Тишина гробовая. Если отбросить шум улицы, в полутемной комнате, где пускает тепло-желтые лучи одна сиротливая настольная лампа, играя в гонку вооружений со светом, что настырно пробивается сначала через серо-белую пелену неба, а затем сквозь плотный тюль, каждую секунду старательно отбивали настенные старинные часы, глядя на которые возникает сомнение: а не сорвутся ли они от собственной тяжести?

– И знаете, что очень странно? Или удивительно… Удивительно убийственное спокойствие. Вам его ни капельки не жаль, что ли?

– Не жаль.

– Но вы ведь супруги…

– Не успели развестись, – бегло перебила женщина лет тридцати, спрятав рука в карманах и не удостоив взглядом полицейского с бесконечным потоком идиотских вопросов.

Кончиком языка она змеиной украдкой облизнулась и затем измученно улыбнулась – мужчина за столом по иронии случайности углядел искривление женских губ в маленьком круглом зеркале на полке между высокими вазами с искусственными тонкими линиями исхудавших цветов, что не просят ни внимания, ни воды, света. Улыбка – пустоте. Не улыбка, а краткий очерк скупой души. Каждый день люди уходят и на работу, и на учебу, и от других людей, и в мир иной, и так получается, что уход супруга, – безэмоциональная обыденность, вызвавшая, однако, нервную улыбку с примесью какого-никакого сожаления.

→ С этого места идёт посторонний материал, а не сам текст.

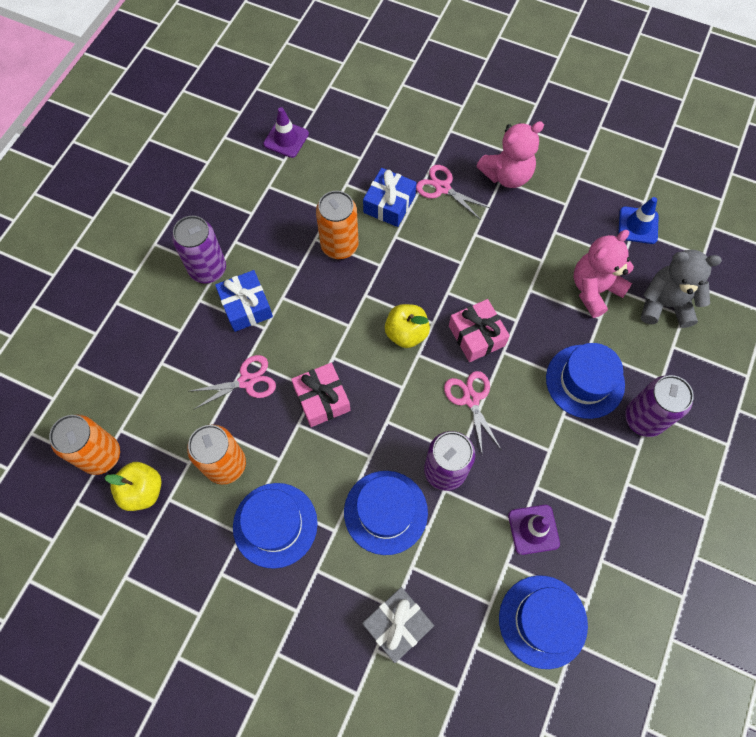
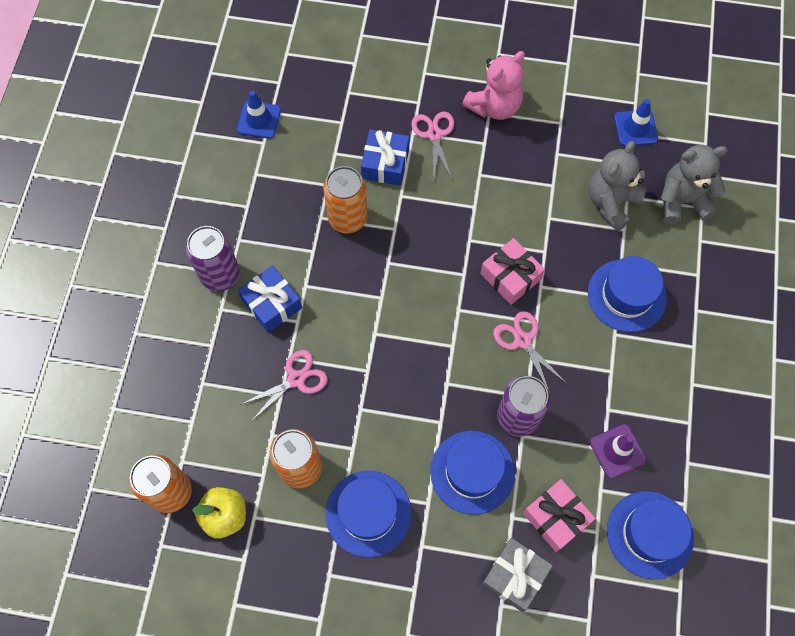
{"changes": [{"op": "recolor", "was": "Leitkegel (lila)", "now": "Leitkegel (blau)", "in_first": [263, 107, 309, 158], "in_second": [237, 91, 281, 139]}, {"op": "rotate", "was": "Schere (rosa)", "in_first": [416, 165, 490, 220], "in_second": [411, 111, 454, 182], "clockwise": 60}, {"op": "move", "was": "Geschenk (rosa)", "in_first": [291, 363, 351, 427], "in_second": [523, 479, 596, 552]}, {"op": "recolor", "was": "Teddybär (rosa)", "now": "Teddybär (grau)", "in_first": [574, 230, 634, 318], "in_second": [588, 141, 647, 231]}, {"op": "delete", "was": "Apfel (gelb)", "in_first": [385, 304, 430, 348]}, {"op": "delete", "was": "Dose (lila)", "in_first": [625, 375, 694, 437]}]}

Мужчина хило хлопнул женщину – не женщину, а плющевую игрушку, как показалось ему, – по плечу, задержал ладонь на мягком коричневом пальто, которое будто и не прятало тело. Вопреки ожиданиям полицейского она лишь удивленно-неодобрительно, не двигаясь с места, едва повернув голову, бросила кроткий презрительный взгляд на нарушителя раздумья и затем вновь уставилась в окно, за которым грязную черно-серую улицу покрывали крупные хлопья первого снега, что, ложась на землю, заливались слезами, не выдерживая уныния и серости, и так вот таяли.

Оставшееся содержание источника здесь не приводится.